Online Retailing Compliments Bricks And Mortar Stores
Victor P Taffa
Online retailing compliments Bricks and Mortar stores to the benefit of the customer.
Online retailing is just a modern tool in the armoury of successful Bricks and Mortar stores.
Sydney CBD used to be the place to do your shopping until retailers spread into the suburbs and built car parks that encouraged people to shop in the suburbs.
Sydney’s Central Business District always has and always will remain at the heart of the life, growth and prosperity of New South Wales.
Despite decentralisation and growth further afield, Businesses, Government and the wider populace will continue to come to the Sydney CBD.
Ever since 1788, the centre of activity has been in Sydney.
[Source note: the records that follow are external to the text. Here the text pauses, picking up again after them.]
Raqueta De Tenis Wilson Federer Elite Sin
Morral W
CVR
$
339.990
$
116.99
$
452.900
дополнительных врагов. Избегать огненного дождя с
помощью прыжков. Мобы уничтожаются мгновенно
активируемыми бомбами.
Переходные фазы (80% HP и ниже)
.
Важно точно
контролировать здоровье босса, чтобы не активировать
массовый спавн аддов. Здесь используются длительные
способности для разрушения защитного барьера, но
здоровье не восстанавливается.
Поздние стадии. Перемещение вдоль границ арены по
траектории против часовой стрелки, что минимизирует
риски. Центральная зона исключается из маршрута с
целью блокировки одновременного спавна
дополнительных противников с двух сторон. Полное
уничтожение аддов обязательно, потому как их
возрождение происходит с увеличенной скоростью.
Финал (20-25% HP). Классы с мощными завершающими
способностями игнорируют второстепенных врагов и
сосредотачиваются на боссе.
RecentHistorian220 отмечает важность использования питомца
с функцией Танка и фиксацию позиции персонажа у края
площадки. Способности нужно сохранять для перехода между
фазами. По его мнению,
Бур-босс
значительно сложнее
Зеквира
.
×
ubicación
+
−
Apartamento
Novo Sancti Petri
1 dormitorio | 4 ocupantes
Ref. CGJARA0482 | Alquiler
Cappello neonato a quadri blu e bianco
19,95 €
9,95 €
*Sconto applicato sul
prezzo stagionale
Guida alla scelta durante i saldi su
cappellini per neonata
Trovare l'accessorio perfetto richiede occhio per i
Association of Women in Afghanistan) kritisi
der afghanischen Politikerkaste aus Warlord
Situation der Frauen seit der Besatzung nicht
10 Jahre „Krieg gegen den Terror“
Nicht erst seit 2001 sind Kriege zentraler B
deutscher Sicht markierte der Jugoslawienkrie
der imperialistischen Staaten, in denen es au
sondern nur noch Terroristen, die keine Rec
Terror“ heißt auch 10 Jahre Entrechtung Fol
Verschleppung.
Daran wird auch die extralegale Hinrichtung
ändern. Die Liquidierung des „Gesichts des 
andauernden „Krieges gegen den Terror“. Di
However, Sydney is littered with retail businesses now consigned to the history books.
Names such as Bebarfalds, Waltons, Anthony Horderns, Grace Bros, Gowings, Mark Foys, Bon Marche, Farmers and Marcus Clarke are some that served to remind us just how the CBD has played a part in the life of Sydney and New South Wales.
No doubt with the advent of universal car ownership and suburban shopping centres that shopping patterns have changed. However, there is still a certain ‘magic’ of going to ‘town’.
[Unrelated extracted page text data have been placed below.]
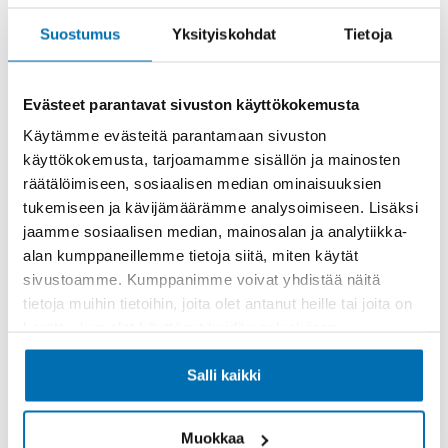
Rahoitusaika (kk)
Suostumus
Yksityiskohdat
Tietoja
Evästeet parantavat sivuston käyttökokemusta
Käytämme evästeitä parantamaan sivuston
Käsiraha tai vaihtoauto (€)
käyttökokemusta, tarjoamamme sisällön ja mainosten
räätälöimiseen, sosiaalisen median ominaisuuksien
tukemiseen ja kävijämäärämme analysoimiseen. Lisäksi
jaamme sosiaalisen median, mainosalan ja analytiikka-
alan kumppaneillemme tietoja siitä, miten käytät
sivustoamme. Kumppanimme voivat yhdistää näitä
Suurempi viimeinen erä (€)
tietoja muihin tietoihin, joita olet antanut heille tai joita on
kerätty, kun olet käyttänyt heidän palvelujaan.
Salli kaikki
Muokkaa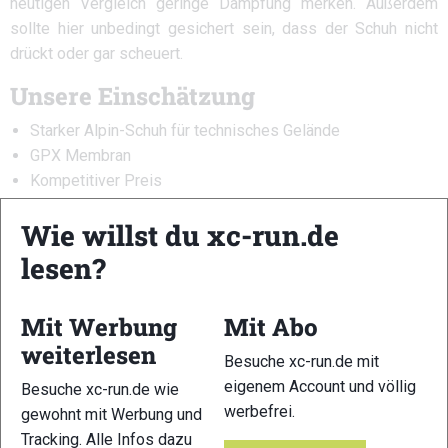
heutigen Vergleich geringe Dämpfung merken. Außerdem
sollte hier unbedingt gesichert sein, dass der Schuh nicht
drückt oder gar scheuert.
Unsere Einschätzung
Starker Alpin-Schuh für technisches Gelände
GPX Membran
Kompetitiver Preis
Ausgesprochen enger und flacher Fußraum, der für böse
Wie willst du xc-run.de
Überraschungen sorgen kann.
lesen?
Weitere Informationen
Übersicht der Trailschuhe 2025
Mit Werbung
Mit Abo
weiterlesen
Zur Klassifizierung
Besuche xc-run.de mit
eigenem Account und völlig
Besuche xc-run.de wie
Trailschuh-ABC (Glossar)
werbefrei.
gewohnt mit Werbung und
Tracking. Alle Infos dazu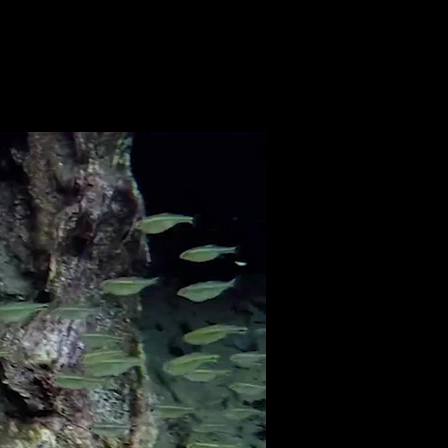
NANDO LARA
CONTATO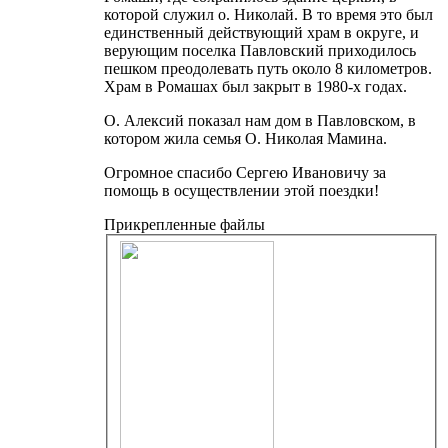
которой служил о. Николай. В то время это был
единственный действующий храм в округе, и
верующим поселка Павловский приходилось
пешком преодолевать путь около 8 километров.
Храм в Ромашах был закрыт в 1980-х годах.
О. Алексий показал нам дом в Павловском, в
котором жила семья О. Николая Мамина.
Огромное спасибо Сергею Ивановичу за
помощь в осуществлении этой поездки!
Прикрепленные файлы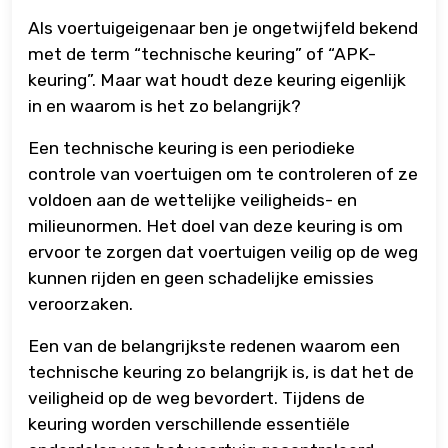
Als voertuigeigenaar ben je ongetwijfeld bekend
met de term “technische keuring” of “APK-
keuring”. Maar wat houdt deze keuring eigenlijk
in en waarom is het zo belangrijk?
Een technische keuring is een periodieke
controle van voertuigen om te controleren of ze
voldoen aan de wettelijke veiligheids- en
milieunormen. Het doel van deze keuring is om
ervoor te zorgen dat voertuigen veilig op de weg
kunnen rijden en geen schadelijke emissies
veroorzaken.
Een van de belangrijkste redenen waarom een
technische keuring zo belangrijk is, is dat het de
veiligheid op de weg bevordert. Tijdens de
keuring worden verschillende essentiële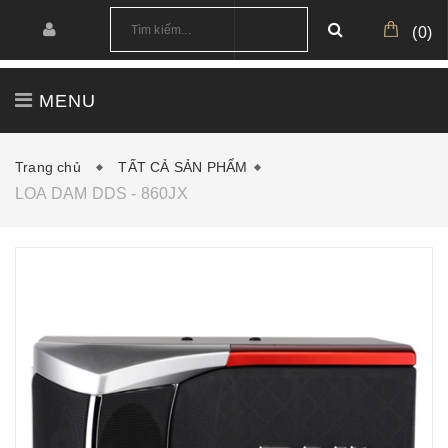
(
0
)
MENU
TRANG CHỦ
GIỚI THIỆU
SẢN PHẨM
Trang chủ
TẤT CẢ SẢN PHẨM
LOA DAM DDS - 860JX
CÔNG TRÌNH
CẤU HÌNH MẪU
TIN TỨC
DOWNLOAD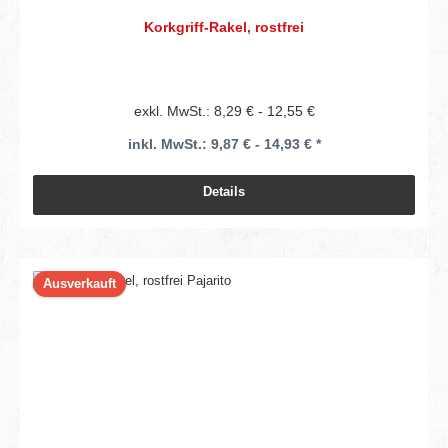
Korkgriff-Rakel, rostfrei
exkl. MwSt.: 8,29 € - 12,55 €
inkl. MwSt.: 9,87 € - 14,93 € *
Details
Ausverkauft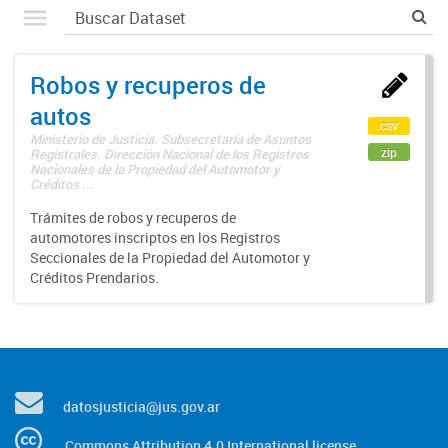
Robos y recuperos de
autos
csv
Ministerio de Justicia. Subsecretaría de Asuntos
zip
Registrales. Dirección Nacional de los Registros
Nacionales de la Propiedad del Automotor y
Créditos ...
Trámites de robos y recuperos de
automotores inscriptos en los Registros
Seccionales de la Propiedad del Automotor y
Créditos Prendarios.
datosjusticia@jus.gov.ar
Commons Attribution 4.0 International license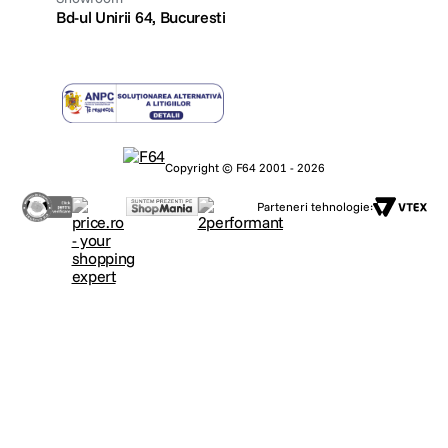
Bd-ul Unirii 64, Bucuresti
Copyright © F64 2001 - 2026
Parteneri tehnologie: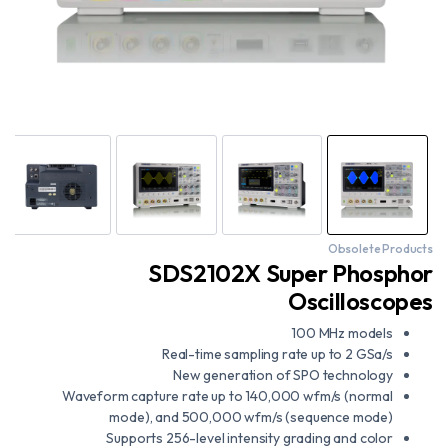
Obsolete Products
SDS2102X Super Phosphor
Oscilloscopes
100 MHz models
Real-time sampling rate up to 2 GSa/s
New generation of SPO technology
Waveform capture rate up to 140,000 wfm/s (normal
mode), and 500,000 wfm/s (sequence mode)
Supports 256-level intensity grading and color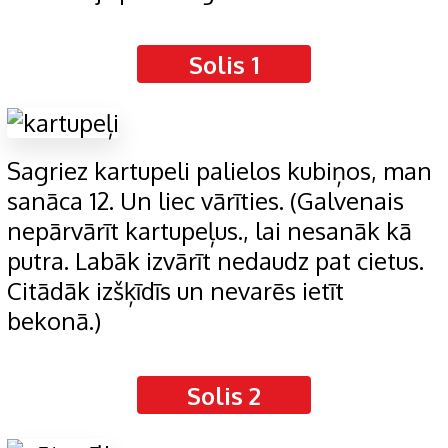
Solis 1
Sagriez kartupeli palielos kubiņos, man
sanāca 12. Un liec vārīties. (Galvenais
nepārvārīt kartupeļus., lai nesanāk kā
putra. Labāk izvārīt nedaudz pat cietus.
Citādāk izšķīdīs un nevarēs ietīt
bekonā.)
Solis 2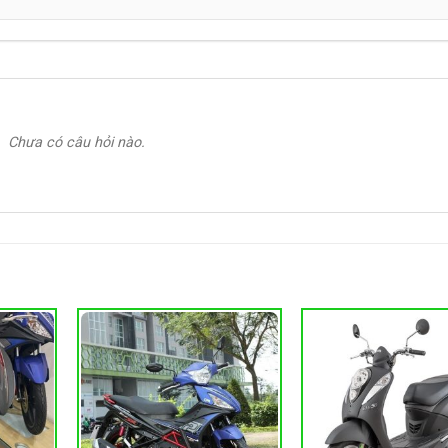
Chưa có câu hỏi nào.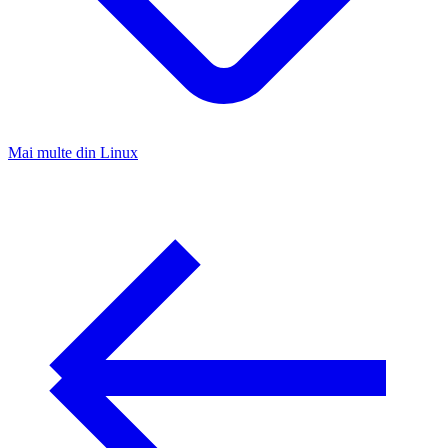
Mai multe din
Linux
Retail Expansion With The Railway
In 1927, retail department store David Jones opened a new multi-storey Department Store on Elizabeth Street when the City Underground Railway opened at St. James in 1926.
Railways radiate into the Sydney CBD. Currently, the City Circle line is running at capacity.
Future ability to expand our existing Railways depends on new lines for the CBD.
When the Railway from Sydney to Parramatta was opened in 1855, the city planners knew that the Railway would have to go into the city. Initially the Railway terminated at what we now call Redfern.
Tramways came in 1861 and went in 1961. The replacement by buses was supposed to be the answer to all our problems.
In 1926, the City underground Railway opened. The City Circle line was completed in 1956.
Even in 1932, when the Sydney Harbour Bridge opened, there were four railway tracks of which two remain and two became Tram lines and were removed in 1958.
Of the two tracks that were used by the Tramways these were to form part of a Railway to the Northern Beaches.
With the City Circle lines at capacity, there is a need to construct a new CBD line so future demand is met and the expansion of the Railways can proceed. Suburban Railway expansion requires lines to connect to from somewhere and join an existing system.
Isolated lines or Driverless lines will only remain disjointed and not solve the problems as intended.
Coles were in Liverpool Street, Sydney near Mark Foys Department Store.
Woolworths Store at the corner of George and Park Streets was the Bebarfald Department store before it became the Woolworths Store.
Barnet Bebarfald began Bebarfald Store.
Around 1894 Bebarfald established a store opposite Sydney Town Hall at the corner of George and Park Streets.
- In 1929 a new 8 storey building was built on the site.
- In 1931 Woolworths were invited to have a presence in the Ground Floor of the store.
- By 1967 an additional 2 storeys were added.
- In 1968 the company was taken over by Ajax Insurance Limited.
Bebarfalds suburban stores continued to trade under the name until around 1973 when they became part of Macy’s Emporium (Sydney) Pty Ltd.
In 1965, Woolworths obtained the long-term lease of Bebarfalds city store, opposite Sydney Town Hall.
After World War II suburban branches were opened and by 1965 these included:
- West Ryde.
In the same year, Woolworths obtained the long-term lease of Bebarfalds city store and in 1968 the company was taken over by Ajax Insurance Limited.
Bebarfalds’ suburban stores continued to trade under their own name until around 1973 when they became part of Macy’s Emporium (Sydney) Pty Ltd.
Bricks and Mortar stores will always serve the customer and online retailing compliments that process.
Woolworths Town Hall Store, opposite Sydney Town Hall.